The six-lane highway has tollbooths charging 50 cents every 10 kilometers. "Of all the things they could copy from us [Americans], they chose to copy the Garden State Parkway," he said.
During the war Winnick and his division were on an operation in the triangle to find the North Vietnamese and Vietcong main operational center.
"It was here that we first discovered how expansive the VC tunnel network was and what were later to be called Tunnel Rats," he said.
In that area, Winnick recalled rebuilding a bridge that crossed the Saigon River to Ben Suc after it had been blown up. The engineering battalion which Winnick was assigned to, rebuilt the crossing in a week. During the construction process, the engineers built a portable bridge mounted on treads to allow the U.S. military vehicles to continue bringing men and supplies into the area.
He remembered that the site had a six-inch rise that could not be made flush to the road.
Today, said Winnick, there is a metal bridge at the site that replaced a wooden that had been built at the crossing, but the gap between the road and the bridge still exists.
Through Ben Suc, Winnick drove toward the only mountain in the province called Nui Ba Dinh, which translates to the Black Virgin.
The mountain got its name because it resembles a woman lying down, according to Winnick, and is honeycombed with caves.
He said during the war the VC used it as an R&R (rest and recreation) center and a hospital.
Before getting to the foot of the mountain, Winnick said he suddenly had a sense of the familiar about the area. Though it had changed drastically, Winnick said, a very vivid picture came to mind.
With the help of his guide and a stranger they met along the way who told them of three battles that were fought in the area, Winnick knew he was on the right track.
What was flooding back into Winnick’s memory was what the area looked like more than 30 years ago. He recalled that approximately 30 kilometers from where he was standing, a South Vietnamese unit was overrun. Six kilometers west, an artillery unit was hit and then Winnick’s unit was the third to be attacked.
On his return visit, Winnick arrived at a paved parking lot at the foot of the mountain where he had to pay for parking. From there he took a tram to the other side to catch a cable car that would take him to the top of the mountain.
On his ride up, Winnick took notice that sections of rock had been cut out of the mountain, and tracks were being laid. But the tracks were not for a train but rather for a water flume for a water amusement park being built into the mountain.

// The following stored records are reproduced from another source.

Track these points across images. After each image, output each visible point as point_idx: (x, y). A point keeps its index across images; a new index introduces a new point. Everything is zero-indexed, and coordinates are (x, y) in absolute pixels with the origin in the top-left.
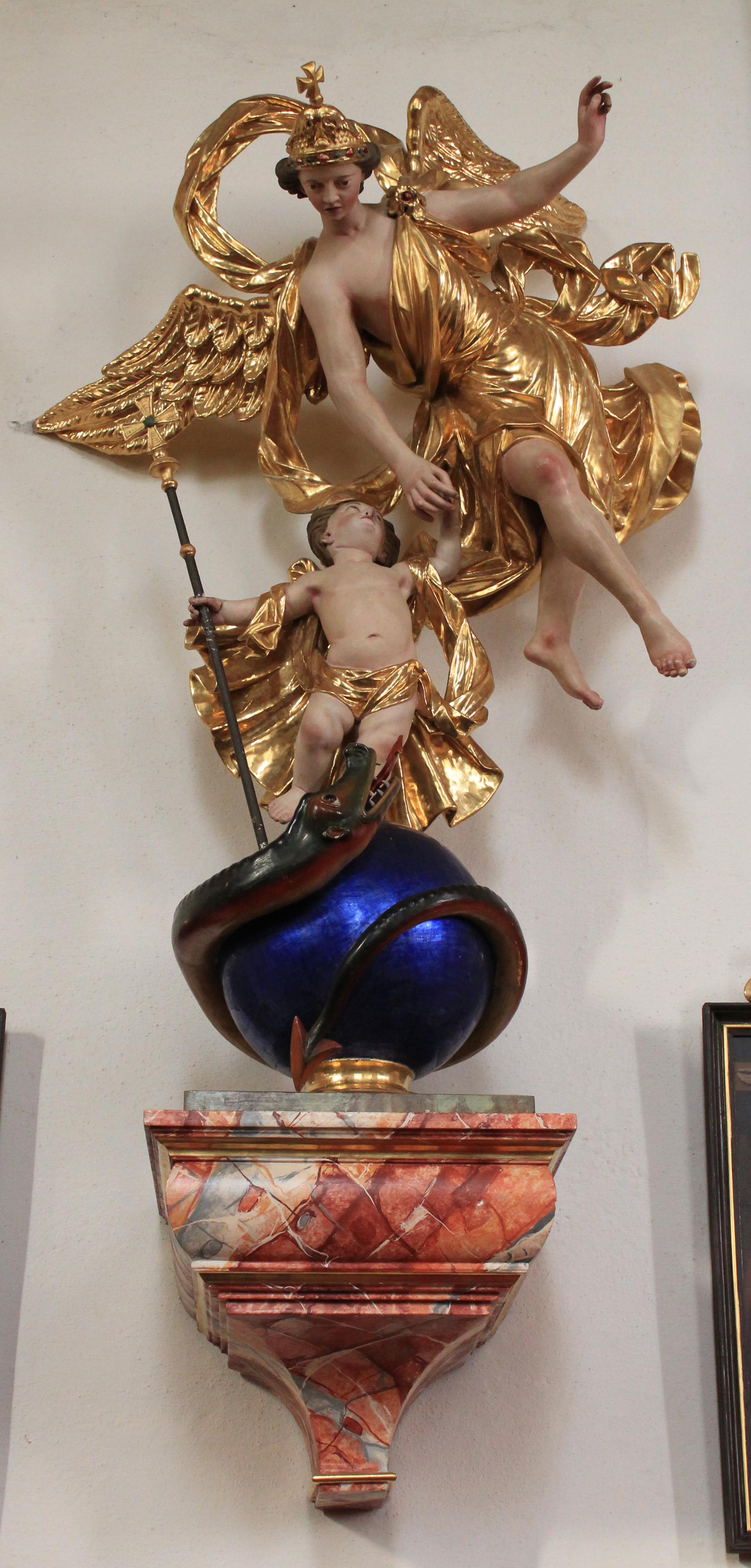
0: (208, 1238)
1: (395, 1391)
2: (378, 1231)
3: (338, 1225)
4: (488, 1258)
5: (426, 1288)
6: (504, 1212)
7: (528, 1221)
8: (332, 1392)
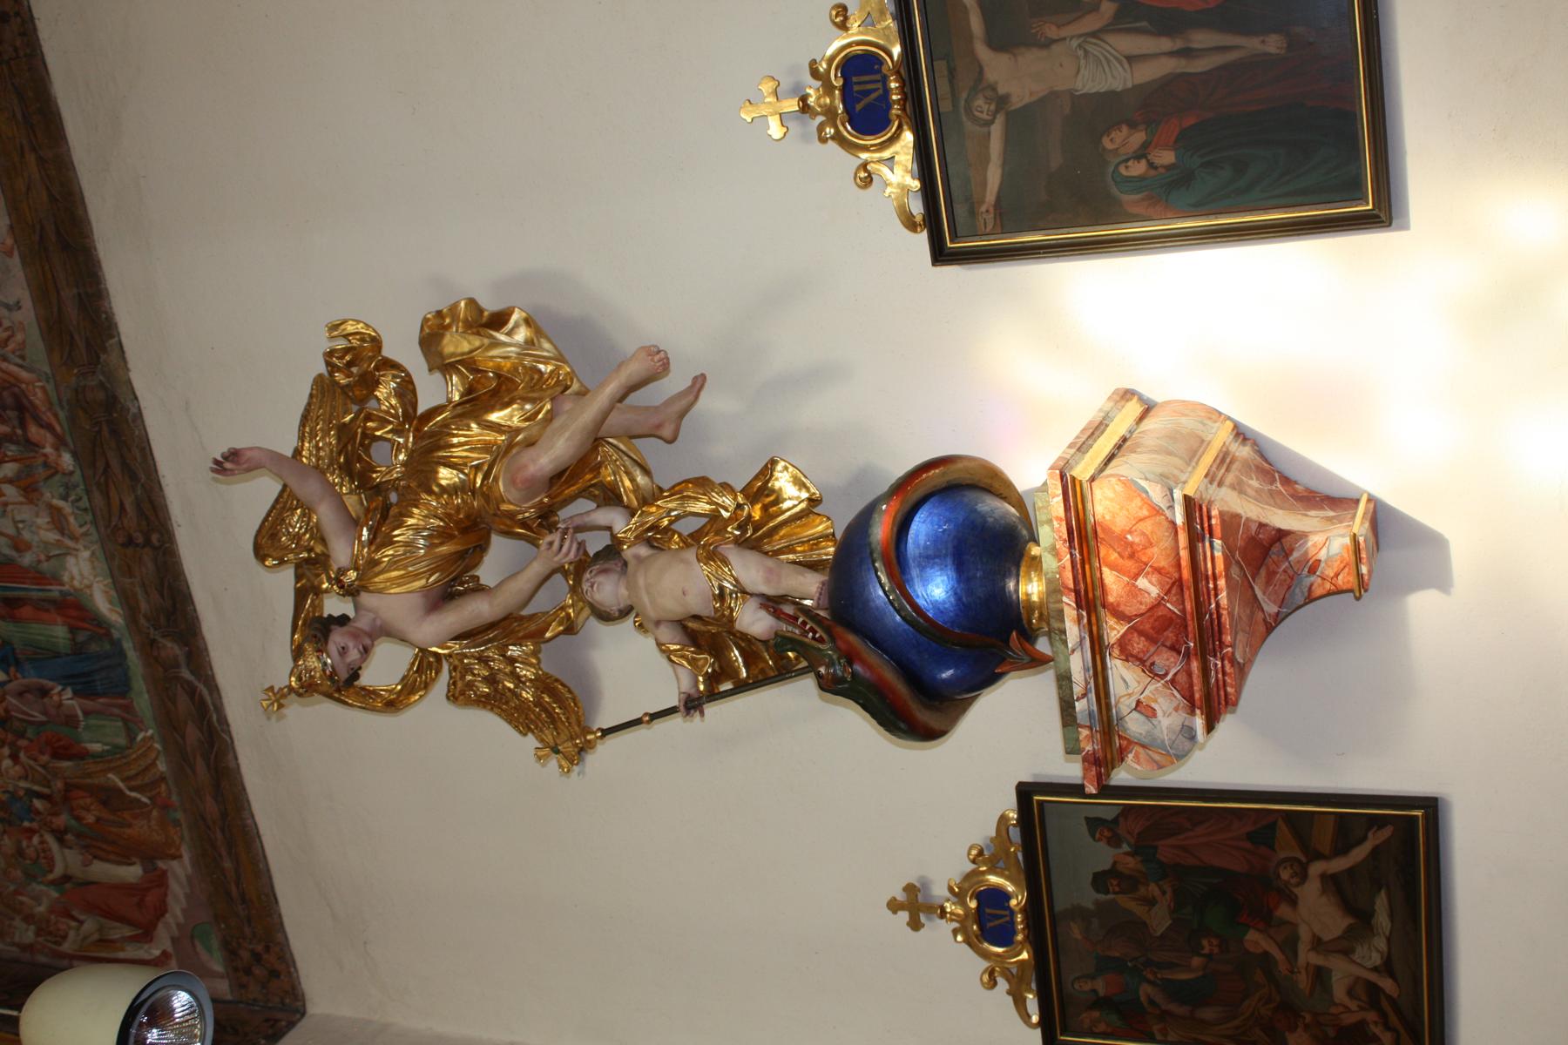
0: (1180, 736)
1: (1283, 540)
2: (1160, 613)
3: (1159, 644)
4: (1173, 523)
5: (1202, 563)
6: (1134, 518)
7: (1139, 499)
8: (1289, 588)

Signs along the way on the journey to the peak gave glimpses into the history of the monastery that stood at the top. Among those signs were tales of how the Americans tried relentlessly to destroy it. That was untrue, said Winnick, the Americans did not try to do that.
Despite the words transcribed on the signs, Winnick said that the people tending to the park were gracious and smiling, offering water and soda.
Seeing the signs for the water park neutralized everything for me," said Winnick. "At that point in the trip, it became real for me that the war had ended and a relaxed feeling came over me."
The abrupt end to the war is the reason so many GIs struggled when they returned, according to Winnick. When the war was over, Winnick recalled that the soldiers had been sent back to the United States within 24 hours and had no time to make a transition back into the lives they left behind.
"The people who rallied against us when we returned were lying when they said they were against the war and not the soldiers," said Winnick. "They hated us."
"We had to suppress everything that had happened, and for most of us we did not get the resolution that we needed."
But Winnick finally did get his resolution 30 years later on the same mountain that was his navigation point during the war.